Femaleness was highly valued - both respected and feared - and all social 
institutions reflected this attitude.  Even modern sayings, such as the 
Cheyenne statement that a people is not conquered until the hearts of the 
women are on the ground, express the Indians' understanding that without the 
power of women the people will not live - but with it, they will endure and 
prosper. 

   Indians did not confine this beleif in the central importance of female 
energy to matters of worship.  Amoung many of the tribes (perhaps as many as 
70 percent of them in North America alone), this belief was reflected in all 
of their social institutions.  The Iroquois Constitution, also called the 
Great Law of the Iroquois, codified the women's decision-making and economic 
power, legislating that land ownership passed on matrilinearly, and that women 
resolved tribal disputes and hired and fired chiefs. 

   Beliefs, attitudes, and laws such as these became part of the vision of 
America feminists and of other human liberation movements around the world.  
Yet feminists too often believe that no one has ever experienced the kind of 
society that would empower women and make that empowerment the basis of its 
rules of civilization.  The price the feminist community must pay because it 
is not aware of the recent presence of gynarchical socities on this continent 
is unnecessary confusion, division, and much lost time. 
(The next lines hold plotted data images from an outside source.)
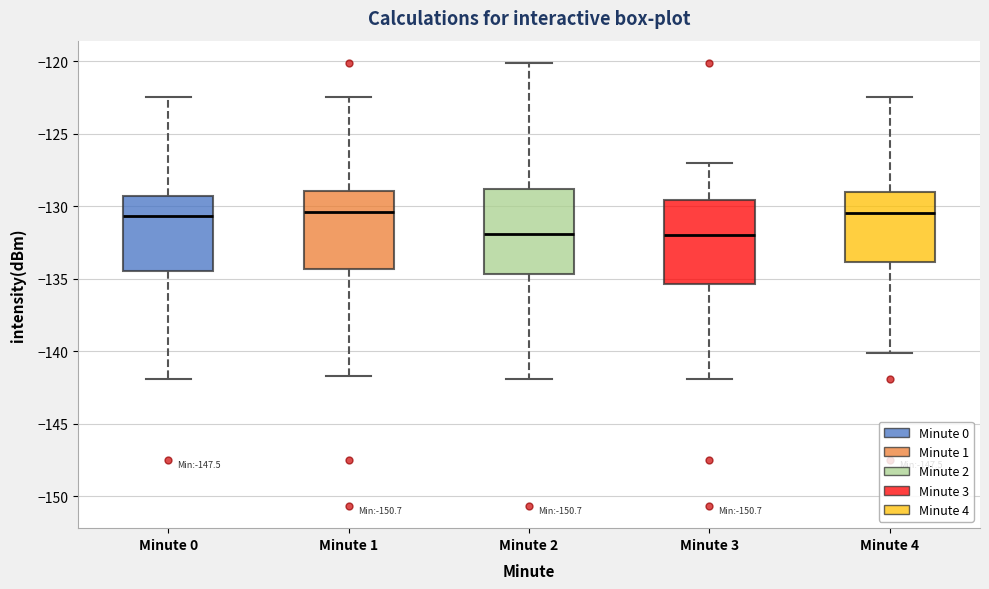

Reading left to right, read every box against the y-axis: the position of its median line, the range the box covers, and the ends of its whiskers. The values are not printed on the chart, so give them approximately, as read against the axis.

Minute 0: median -130.5, box -134.5 to -129.5, whiskers -142.0 to -122.5
Minute 1: median -130.5, box -134.5 to -129.0, whiskers -141.5 to -122.5
Minute 2: median -132.0, box -134.5 to -129.0, whiskers -142.0 to -120.0
Minute 3: median -132.0, box -135.5 to -129.5, whiskers -142.0 to -127.0
Minute 4: median -130.5, box -134.0 to -129.0, whiskers -140.0 to -122.5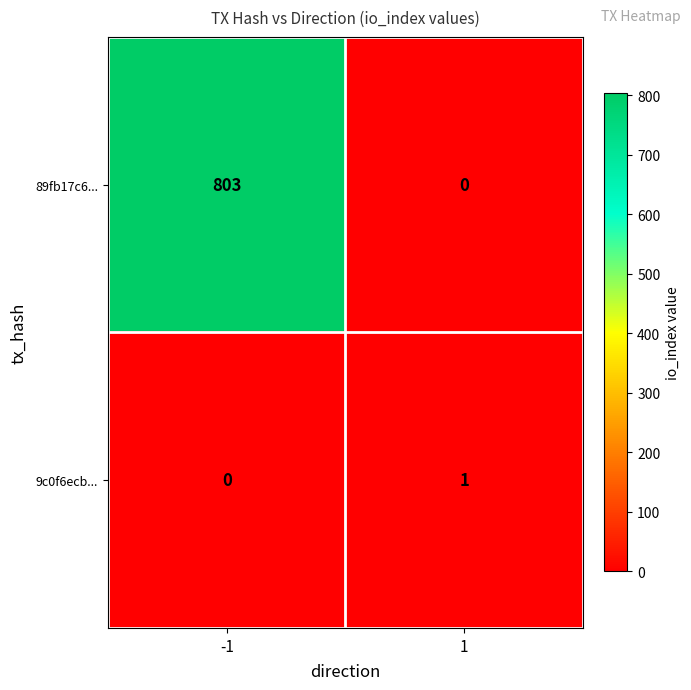

Count the number of data series in this chart.

2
   We as feminists must be aware of our history on this continent.  We need to 
recognize that the same forces that devistated the gynarchies of Britain and 
the Continent also devistated the ancient African civilizations, and we must 
know that those same materialistic, anti-spiritual forces are presently 
engaged in wiping out the same gynarchical values, along with the peoples who 
adhere to them, in Latin America.  I am convinced that those wars were and 
continue to be about the imposition of patriarchal civilization over the 
holistic, pacifist, and spirit-based gynarchies they supplant.  To that end, 
the wars of imperial conquest have not been solely or even mostly waged over 
the land and its resources, but fought within the bodies, minds, and hearts of 
the people of the earth for dominion over them. I think this is the reason 
traditional Indians say we must remember our origins, our cultures, our 
histories, our mothers and grandmothers, for without that memory, which 
implies continuance rather than nostalgia, we are doomed to be engulfed by a 
system that is fundimentally inimical to the vitality, autonomy, and self-
enpowerment essential for satisfying, high-quality life.